In the United States, the ascent of Donald Trump represents the antithesis of conservative internationalism. His foreign policy is not pro-democracy; it is pro-dictator. He is in favour of conciliating Russia’s Putin and Syria’s Assad in order to focus on fighting ISIS, in a move which is both self-defeating (Assad and ISIS have a virtually symbiotic relationship) and also a departure from the recent foreign policy orthodoxy of the United States.
Other presidential candidates for the Republican party, for example the above-mentioned Rubio, and Lindsey Graham, articulated an American policy which could counter both ISIS and Assad. This vision is now off the table, and unlikely to be resurgent for a long time. In the light of current events, in Aleppo especially, this likely means the Syrian Civil War will continue for years to come. The moral crisis of our age presented a test, a challenge, to our politicians; and they failed, and they will continue to fail.

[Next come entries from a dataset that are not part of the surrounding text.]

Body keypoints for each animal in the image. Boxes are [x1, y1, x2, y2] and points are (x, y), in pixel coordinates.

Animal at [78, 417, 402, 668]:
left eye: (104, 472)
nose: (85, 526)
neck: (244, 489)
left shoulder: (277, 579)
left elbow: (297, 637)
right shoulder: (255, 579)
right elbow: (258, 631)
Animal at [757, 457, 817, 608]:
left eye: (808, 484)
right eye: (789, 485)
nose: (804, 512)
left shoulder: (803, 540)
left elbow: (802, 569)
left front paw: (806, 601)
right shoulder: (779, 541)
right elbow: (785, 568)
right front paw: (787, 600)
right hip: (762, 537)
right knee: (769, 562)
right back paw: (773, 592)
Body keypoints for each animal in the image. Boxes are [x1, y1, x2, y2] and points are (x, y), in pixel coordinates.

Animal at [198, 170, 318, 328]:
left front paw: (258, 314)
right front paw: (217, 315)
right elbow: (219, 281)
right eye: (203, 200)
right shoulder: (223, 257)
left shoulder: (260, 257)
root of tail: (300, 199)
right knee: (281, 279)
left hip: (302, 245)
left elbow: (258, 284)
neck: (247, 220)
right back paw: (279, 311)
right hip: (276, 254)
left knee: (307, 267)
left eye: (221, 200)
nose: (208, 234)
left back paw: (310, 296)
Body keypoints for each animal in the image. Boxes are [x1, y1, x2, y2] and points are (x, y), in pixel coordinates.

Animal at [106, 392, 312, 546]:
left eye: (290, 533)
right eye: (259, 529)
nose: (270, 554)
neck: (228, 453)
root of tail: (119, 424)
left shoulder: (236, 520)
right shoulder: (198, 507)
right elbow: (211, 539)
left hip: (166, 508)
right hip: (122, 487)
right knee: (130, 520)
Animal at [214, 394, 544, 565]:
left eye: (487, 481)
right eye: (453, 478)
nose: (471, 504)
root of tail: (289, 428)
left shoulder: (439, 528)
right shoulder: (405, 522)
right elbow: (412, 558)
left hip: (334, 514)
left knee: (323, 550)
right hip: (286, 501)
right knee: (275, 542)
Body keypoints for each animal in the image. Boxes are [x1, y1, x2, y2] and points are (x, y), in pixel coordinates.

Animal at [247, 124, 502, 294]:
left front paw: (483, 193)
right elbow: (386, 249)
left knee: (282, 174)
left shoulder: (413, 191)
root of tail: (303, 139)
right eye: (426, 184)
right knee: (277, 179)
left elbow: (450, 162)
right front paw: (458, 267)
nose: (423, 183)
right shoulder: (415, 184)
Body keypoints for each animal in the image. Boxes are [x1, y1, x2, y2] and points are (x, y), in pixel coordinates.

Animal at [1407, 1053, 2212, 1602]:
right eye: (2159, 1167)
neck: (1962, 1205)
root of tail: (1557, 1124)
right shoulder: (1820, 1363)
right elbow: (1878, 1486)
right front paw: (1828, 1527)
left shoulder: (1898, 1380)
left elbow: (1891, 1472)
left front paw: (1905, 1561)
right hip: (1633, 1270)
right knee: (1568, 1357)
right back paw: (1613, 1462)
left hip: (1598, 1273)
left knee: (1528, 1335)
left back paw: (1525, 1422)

Furthermore, while Trump’s opposition to the Iran deal is muscular and necessary, it seems almost reflexive – something he had to say in order to criticise the Obama administration and target Hillary Clinton, who supported it to the hilt during the election campaign. There is no way of telling whether he will follow through on his promise, not least because his potential ally, Assad, is an Iranian asset and proxy.
In many ways, Trump could simply continue aspects of Obama’s foreign policy, something which many conservatives had desired to set right for eight years. And all the while, in both Europe and the United States, the conservative internationalism which is both necessary and vital slips further from view.